» **BACAAN UNTUK DITELAAH**:
Center for Public Mental Health (CPMH) Universitas Gadjah Mada (UGM) menggelar acara kuliah online bertajuk Toxic Relationship Pergi atau Bertahan. Acara yang diadakan secara daring melalui zoom meeting ini diadakan sebanyak dua sesi dengan hari yang berbeda, bertujuan untuk mengedukasi masyarakat terutama remaja tentang pentingnya mengenali hubungan toxic dan cara tepat keluar darinya. Sesi pertama, Jumat (12/7) khusus membahas tanda-tanda hubungan beracun dan alasan mengapa bisa terjebak di dalamnya.
Narasumber acara, Nurul Kusuma Hidayati, M.Psi., Psikolog menjelaskan bahwa hubungan interpersonal yang baik menentukan kondisi kesehatan mental yang baik, “Salah satu faktor penentu kesehatan baik kesehatan fisik maupun kesehatan mental pada seseorang adalah dengan hubungan sosial yang mendukung. Sebaliknya, hubungan sosial yang tidak sehat dapat menjadi faktor risiko kesehatan mental”.

» **TUGAS YANG DIKERJAKAN**: Menurut bacaan tentang kuliah online CPMH UGM, mengapa hubungan interpersonal yang baik menentukan kondisi kesehatan mental yang baik? Jawab dalam satu sampai tiga kalimat.

» **CATATAN YANG DISEDIAKAN**:
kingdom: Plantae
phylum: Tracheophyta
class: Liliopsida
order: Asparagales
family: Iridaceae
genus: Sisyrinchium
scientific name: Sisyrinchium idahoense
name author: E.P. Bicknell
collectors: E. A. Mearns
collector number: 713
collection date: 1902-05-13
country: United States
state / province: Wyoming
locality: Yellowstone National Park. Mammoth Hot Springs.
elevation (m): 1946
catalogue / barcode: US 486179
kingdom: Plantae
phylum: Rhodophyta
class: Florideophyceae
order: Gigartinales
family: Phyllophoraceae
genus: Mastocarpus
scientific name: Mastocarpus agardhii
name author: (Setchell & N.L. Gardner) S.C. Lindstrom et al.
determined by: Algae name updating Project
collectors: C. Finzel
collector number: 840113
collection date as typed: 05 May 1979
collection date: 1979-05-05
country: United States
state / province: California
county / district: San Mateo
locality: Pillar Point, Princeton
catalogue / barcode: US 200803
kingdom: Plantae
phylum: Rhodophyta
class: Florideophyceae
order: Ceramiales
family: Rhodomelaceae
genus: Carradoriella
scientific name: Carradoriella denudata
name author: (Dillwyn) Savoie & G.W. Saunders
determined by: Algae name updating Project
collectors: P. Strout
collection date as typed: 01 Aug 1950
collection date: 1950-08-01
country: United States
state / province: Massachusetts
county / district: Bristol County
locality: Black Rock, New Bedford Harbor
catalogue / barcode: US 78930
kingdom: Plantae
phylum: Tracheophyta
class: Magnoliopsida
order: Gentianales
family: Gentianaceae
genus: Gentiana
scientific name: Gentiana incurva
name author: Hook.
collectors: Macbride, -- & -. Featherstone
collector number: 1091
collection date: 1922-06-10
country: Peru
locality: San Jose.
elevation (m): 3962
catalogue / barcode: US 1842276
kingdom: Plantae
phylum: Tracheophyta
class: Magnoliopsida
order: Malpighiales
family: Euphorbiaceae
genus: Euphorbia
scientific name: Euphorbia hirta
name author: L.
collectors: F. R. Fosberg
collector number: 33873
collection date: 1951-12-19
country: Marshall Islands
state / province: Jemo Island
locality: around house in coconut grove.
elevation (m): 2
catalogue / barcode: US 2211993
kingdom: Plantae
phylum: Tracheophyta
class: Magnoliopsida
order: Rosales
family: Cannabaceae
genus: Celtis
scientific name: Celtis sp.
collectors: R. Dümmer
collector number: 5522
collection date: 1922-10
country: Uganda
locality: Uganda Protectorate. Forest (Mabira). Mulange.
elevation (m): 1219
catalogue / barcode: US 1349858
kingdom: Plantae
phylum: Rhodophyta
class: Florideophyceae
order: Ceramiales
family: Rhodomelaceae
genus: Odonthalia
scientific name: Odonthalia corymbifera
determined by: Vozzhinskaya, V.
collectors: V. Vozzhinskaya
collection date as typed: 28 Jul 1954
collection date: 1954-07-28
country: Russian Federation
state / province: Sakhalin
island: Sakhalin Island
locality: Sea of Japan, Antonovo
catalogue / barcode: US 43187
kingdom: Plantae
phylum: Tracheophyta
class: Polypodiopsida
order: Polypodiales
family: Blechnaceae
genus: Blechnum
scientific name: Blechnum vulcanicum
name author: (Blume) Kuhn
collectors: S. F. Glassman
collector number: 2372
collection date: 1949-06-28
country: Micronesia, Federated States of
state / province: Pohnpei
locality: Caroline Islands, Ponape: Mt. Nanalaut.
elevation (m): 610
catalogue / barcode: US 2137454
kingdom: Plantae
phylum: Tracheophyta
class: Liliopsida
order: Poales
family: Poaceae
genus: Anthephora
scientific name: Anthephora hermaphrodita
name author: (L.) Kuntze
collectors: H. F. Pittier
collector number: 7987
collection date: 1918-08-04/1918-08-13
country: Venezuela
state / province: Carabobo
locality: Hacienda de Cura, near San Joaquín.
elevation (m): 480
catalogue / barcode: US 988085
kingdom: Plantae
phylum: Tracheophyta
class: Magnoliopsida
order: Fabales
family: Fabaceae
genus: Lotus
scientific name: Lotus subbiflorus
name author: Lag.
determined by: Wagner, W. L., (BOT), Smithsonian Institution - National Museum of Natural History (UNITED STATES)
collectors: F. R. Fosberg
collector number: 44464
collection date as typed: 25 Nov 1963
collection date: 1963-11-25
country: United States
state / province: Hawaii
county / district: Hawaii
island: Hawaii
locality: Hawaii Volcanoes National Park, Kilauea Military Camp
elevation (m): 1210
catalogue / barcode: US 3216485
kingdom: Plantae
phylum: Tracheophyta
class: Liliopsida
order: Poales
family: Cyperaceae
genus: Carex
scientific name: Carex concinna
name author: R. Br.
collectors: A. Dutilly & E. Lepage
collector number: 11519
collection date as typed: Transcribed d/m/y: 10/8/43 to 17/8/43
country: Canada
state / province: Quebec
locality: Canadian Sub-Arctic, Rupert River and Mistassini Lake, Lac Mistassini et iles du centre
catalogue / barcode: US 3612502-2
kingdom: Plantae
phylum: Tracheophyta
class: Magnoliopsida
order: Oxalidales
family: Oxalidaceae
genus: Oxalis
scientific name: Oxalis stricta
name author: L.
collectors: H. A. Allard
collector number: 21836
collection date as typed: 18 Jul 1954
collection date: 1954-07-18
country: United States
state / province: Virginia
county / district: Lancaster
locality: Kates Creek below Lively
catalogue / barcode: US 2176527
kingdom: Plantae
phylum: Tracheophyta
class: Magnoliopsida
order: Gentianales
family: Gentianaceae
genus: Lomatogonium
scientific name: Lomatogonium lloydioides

» **JAWABAN SOAL**: Hubungan sosial yang mendukung merupakan salah satu faktor penentu kesehatan seseorang, baik fisik maupun mental. Sebaliknya, hubungan sosial yang tidak sehat dapat menjadi faktor risiko kesehatan mental.